Fort Worth, Texas – Following a trial before U.S. District Judge Reed O’Connor, two men have been convicted for their role in an extortion and kidnapping scheme that occurred in Fort Worth in October 2017, announced Erin Nealy Cox, U.S. Attorney for the Northern District of Texas.

Nygul Anderson, 19, and Albert Gonzalez, 18, were each convicted of one count of a conspiracy to use an interstate facility to commit a travel act violation.  Currently, they each face a maximum penalty of five years in prison and a fine of $250,000.  Judge O’Connor reserved ruling on the two remaining counts, following the one-day bench trial. 

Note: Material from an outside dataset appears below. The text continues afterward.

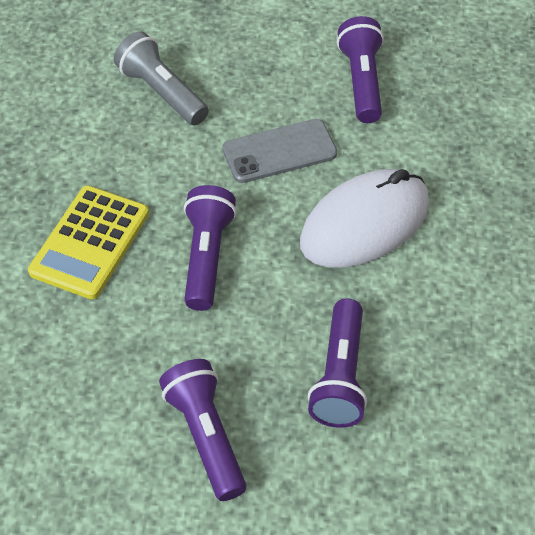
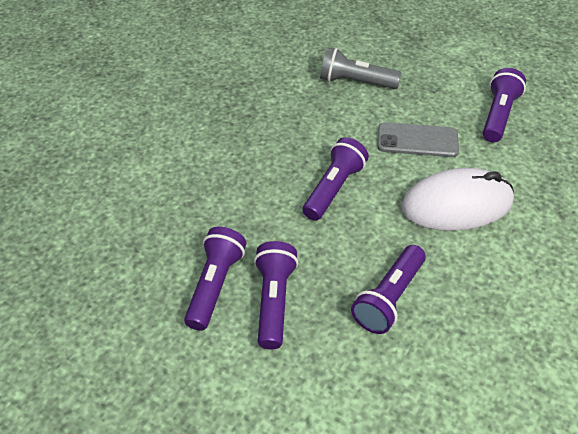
camera: 25 degrees right, 5 degrees down
yellow calculator [28,186,149,299] -> none
grey flashlight [114,31,209,125] -> grey flashlight turned 60 degrees counterclockwise [320,47,401,89]
none -> purple flashlight [184,227,246,331]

According to the evidence presented at trial and the documents filed in this case, on September 22, 2017, a victim began receiving threatening calls from an unrecognizable Mexican telephone number.  The caller stated he had kidnapped the victim’s two brothers in Rioverde, San Luis Potosi, Mexico and demanded $300,000 or they would be killed.  The next day the ransom demand was lowered to $40,000 and then again to $20,000.  Instructions were given to deliver the money, once the money was delivered the caller disclosed the location of the brothers and they were found tied up in a motel room in Rioverde, San Luis Potosi, Mexico. 

On September 29, 2017, the same victim received another call from the same Mexican telephone number demanding an additional $100,000 or else they would kidnap the brothers again and kill them.  The deadline for the second ransom drop was Friday, October 13, 2017. 

On October 13, 2017, the kidnappers in Mexico and the victim agreed to a location at a Home Depot in Fort Worth for the money drop.  At approximately 4:30 p.m., a controlled money drop was made at the agreed upon meeting location. 

Shortly thereafter, four individuals – Anderson, Gonzalez, Fernando Cabrera (who previously pled guilty), and a 17 year-old minor – were arrested as they attempted to collect the ransom money.

During trial, the government proved that these four individuals believed that they were collecting $20,000 in unlawful proceeds.  The four conspirators had met in McAllen, Texas, and then drove to Houston, then to Dallas, and then to Fort Worth in an attempt to collect the money.  These four conspirators communicated with other conspirators in Mexico during the trip about the location of the money pick, the amount of money to be retrieved, and precautions that should be taken to avoid detection.  

The FBI and the North Richland Hills Police Department investigated the case.  Assistant U.S. Attorneys P.J. Meitl and Chris Wolfe prosecuted.